O primeiro mandamento de um bom editor talvez seja o de propor um título para a obra, atraindo a curiosidade do público. Porém, o sucesso de vendas não evita o julgamento do leitor.
Em 1928, numa Inglaterra sentindo o aproximar-sedo crepúsculo do seu império, é anunciada a publicação do “O amante de Lady Chatterley”, escrito por D. H. Lawrence[1]. A censura foi a resposta imediata.

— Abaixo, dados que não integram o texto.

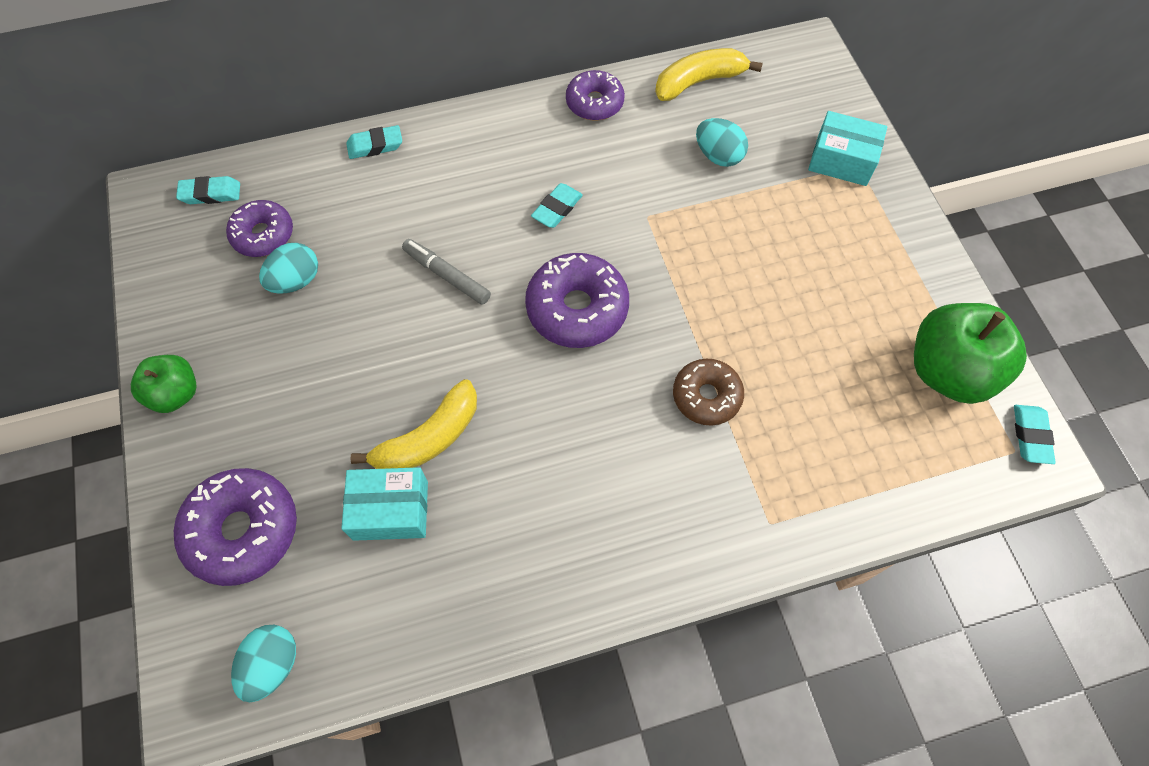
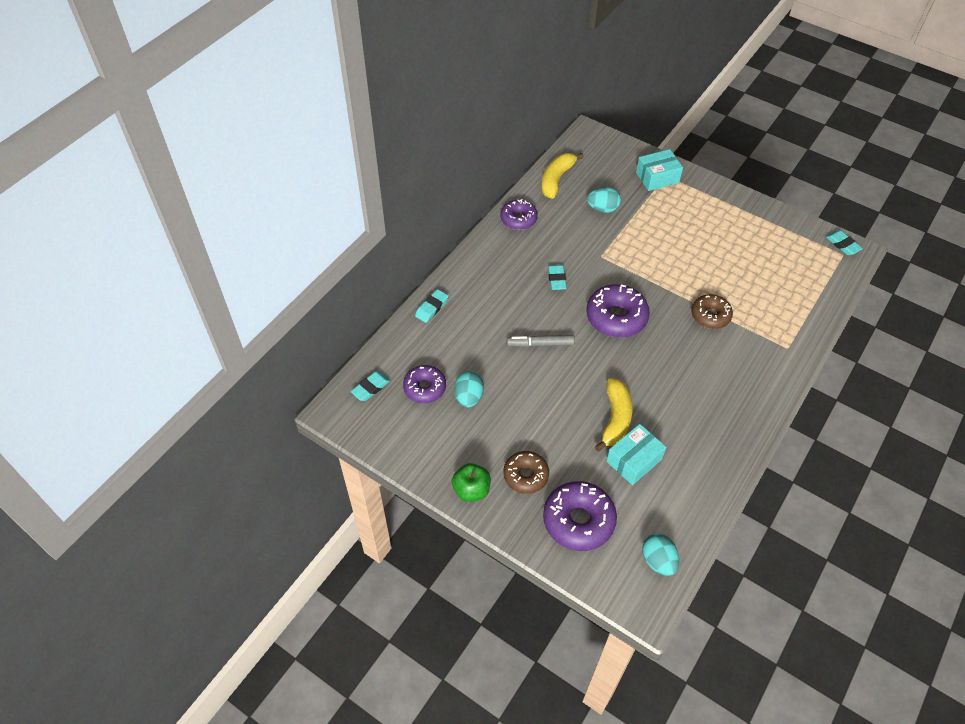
camera: 40 degrees left, 10 degrees down
green apple [914,303,1027,404] -> none
none -> brown donut [503,451,549,494]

Li há pouco o romance, que se passa nas Midlands, logo após a Primeira Guerra Mundial. A minha argúcia não me vocaciona à crítica. Como leitor me fixo no que diria serem nuances marginais, recônditas, que costumam passar despercebidas da maioria dos autores, mais absortos pela busca da narrativa principal e do final nem sempre feliz.
Privada da possibilidade de relacionamento sexual por conta de uma deficiência física de seu esposo, SirClifford, membro da ainda imponente aristocracia, Connie, a personagem principal, termina por se relacionar com um dos agregados do seu esposo, o guarda-caça Mellors.
Ao contrário dos parisienses, em que o ménage à trois era visto como normal desde meados do século XIX, tal qual se vê em “O pai Goriot” de Balzac, não há dúvidas de que tal fato, por si só, subvertia os rígidos padrões de conduta da sociedade britânica, ainda impregnada pela moral vitoriana.
Mas o que me frustrou foi uma ausência, por assim dizer completa, do erotismo como a humanização inteligente e sensível do amor, inclinando-se mais para a pornografia, que encarna o seu barateamento e degradação, na distinção de Vargas Llosa, ao descortinar o mundo maravilhoso de “Os cadernos de dom Rigoberto”[2].
Essa percepção foi notada por Nara Vidal[3], ao destacar na narrativa o enfoque às palavras como preencher, túrgido, orgasmo, endurecer, inchar, excitação, deleite, ardência, movimentos, se privilegiava uma estrutura anatômica, talvez procurasse evidenciar uma ignorância do guarda-caça (Mellors) sobre o que circunda e enleva o sublime.
Volvendo-se, em mais um átimo, à ilusão de Llosa[4], vê-se que a narrativa de D.H. Lawrence, se privilegiava o orgânico, despiu-se do laivo artístico e criativo, dons do erotismo e que, ao contrário da pornografia, integra-nos com tudo o que somos e temos.
A proibição da obra até o ano de 1960, praticada justamente no país pioneiro na defesa da liberdade de expressão, talvez esconda um aspecto, qual seja o do preconceito, que teria passado despercebido, uma vez encoberto pelo pano de fundo das relações proibidas.
Isso pela ousadia do autor, filho de um mineiro e de uma professora primária, em contestar, através das narrativas de Mellors à sua amante, a superioridade, típica paixão do aristocrata britânico. Eis as impressões de um leitor desatento.
[1]A edição foi em terras italianas.
[2] Rio de Janeiro: Objetiva, 2009, p. 219. Tradução de Joana Angélica d’Avila Melo.
[3] O julgamento do gozo. In: O amante de Lady Chatterley. Rio de Janeiro: Antofágica, 2022, p. 455. Tradução de Isadora Prospero.
[4]Os cadernos de dom Rigoberto. Rio de Janeiro: Objetiva, 2009, p. 220 e 223. Tradução de Joana Angélica d’Avila Melo.